The Air Force Is Dumping a Plane So Hot, It's Called 'Big Sexy'
For 40 years, the KC-10—a.k.a. “Big Sexy”—has provided unparalleled refueling and cargo capability for the U.S. Air Force.
With the arrival of the KC-46 Pegasus, refueling squadrons are phasing out the KC-10 to make room for the new tanker.
Travis Air Force Base, one of two AFBs that operate the plane, will fly its last KC-10 in September 2024.

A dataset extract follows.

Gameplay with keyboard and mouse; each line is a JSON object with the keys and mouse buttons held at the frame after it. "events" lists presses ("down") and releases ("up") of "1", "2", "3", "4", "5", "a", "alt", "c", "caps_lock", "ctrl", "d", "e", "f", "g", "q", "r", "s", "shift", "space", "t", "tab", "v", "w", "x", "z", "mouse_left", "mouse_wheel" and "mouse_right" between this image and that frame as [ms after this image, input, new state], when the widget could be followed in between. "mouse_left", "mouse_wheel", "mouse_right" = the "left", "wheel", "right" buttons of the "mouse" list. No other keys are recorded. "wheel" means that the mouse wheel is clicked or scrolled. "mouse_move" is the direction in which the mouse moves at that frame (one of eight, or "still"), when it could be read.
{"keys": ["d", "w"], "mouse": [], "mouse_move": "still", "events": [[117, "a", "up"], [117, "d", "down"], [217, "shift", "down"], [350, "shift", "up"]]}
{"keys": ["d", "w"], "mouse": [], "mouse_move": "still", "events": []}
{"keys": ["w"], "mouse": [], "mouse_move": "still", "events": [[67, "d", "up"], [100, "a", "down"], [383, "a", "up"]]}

While next-gen fighter jets and bombers like the F-35 and B-21 get lots of love, the U.S. Air Force would grind to a halt without its refueling tankers. Airplanes like the venerable KC-135 and the KC-10 top off these badass warplanes with fuel, all while supplying some impressive cargo-carrying abilities. But with the arrival of the U.S. military’s newest tanker, the KC-46 Pegasus, three is officially a crowd—and so the KC-10, nicknamed “Big Sexy” for its alluring sleek wing design, is now beginning its slow send off into retirement.
“She’s a good plane,” Scott E. Speck, a flight engineer with the 70th Air Refueling Squadron (ARS) at Travis Air Force Base in California, said in a press release. “She is temperamental at times, but always in good ways. And she takes care of you.”
The KC-10 (technically the KC-10A Extender) may seem like an odd choice for retirement— after all, it’s nearly 30 years younger than the KC-135 and it can haul nearly twice as much fuel. However, there are many more KC-135s in service. Right now, the Air Force fields 59 KC-10s, while 359 KC-135s fly the skies. With the costs associated with keeping an entirely unique airframe up and running, the Air Force can save much-needed money (for those fancy fighter jet programs, for example) by whittling its refueling needs down to two planes.
With the Air Force receiving its first KC-46 Pegasus (after a litany of delays and headaches) in 2019, the plan is to eventually have a 479-plane refueling fleet filled with 300 KC-135s and 179 KC-46s. While the Pegasus will be the most advanced refueling plane ever built, the stratotanker will remain the refueling backbone of the U.S. Air Force.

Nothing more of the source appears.